[Supplied entries — start]

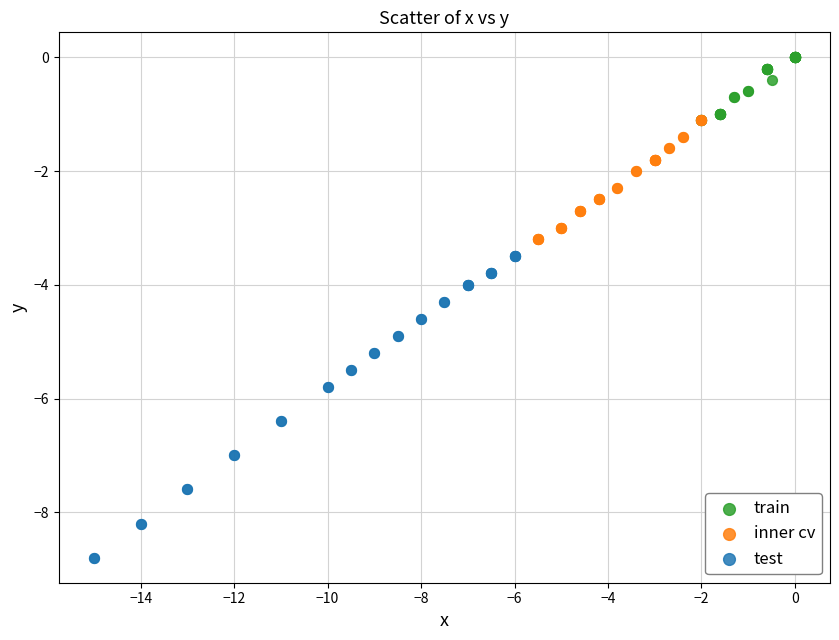

Which series reaches the maximum Y coordinate?

train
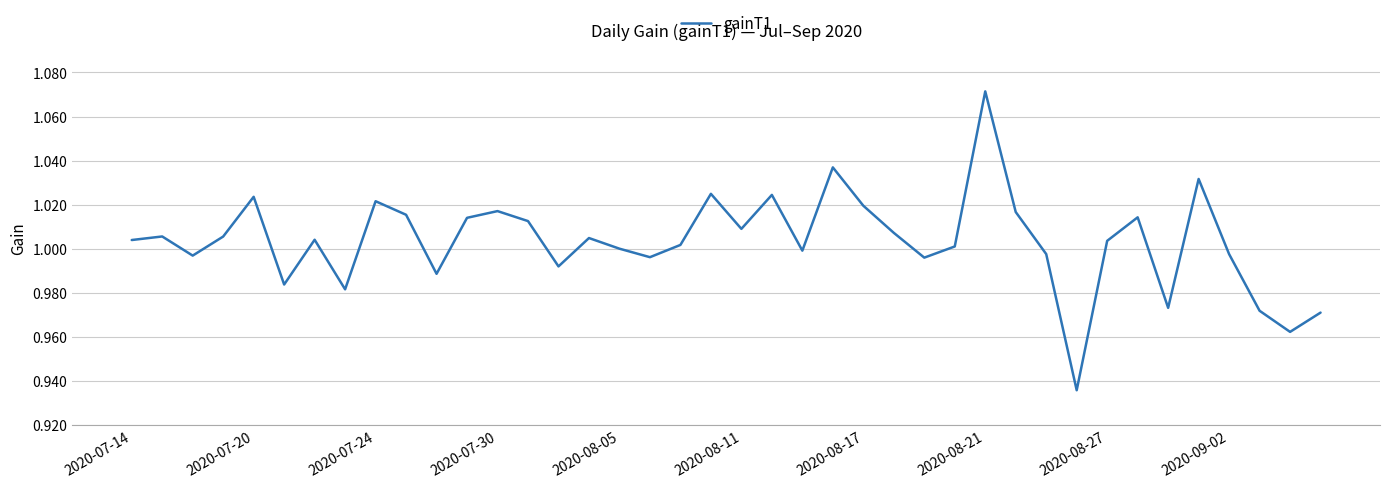

Which category has the highest value across all series?

2020-08-21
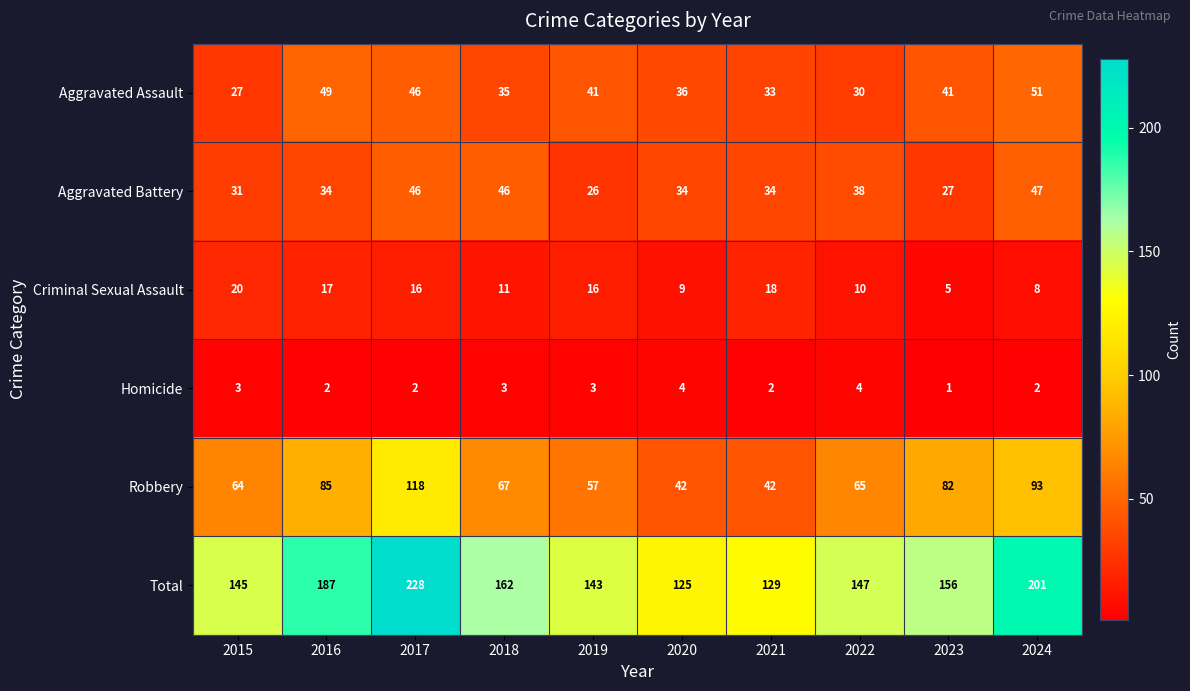

How many categories are shown in the chart?

10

[Supplied entries — finish]

**To do:** Reproduce the listing above with "chart" replaced by "figure" and everything else unchanged. Omit the pictures from your answer.

**Problem solution:**
Which series reaches the maximum Y coordinate?

train

Which category has the highest value across all series?

2020-08-21

How many categories are shown in the figure?

10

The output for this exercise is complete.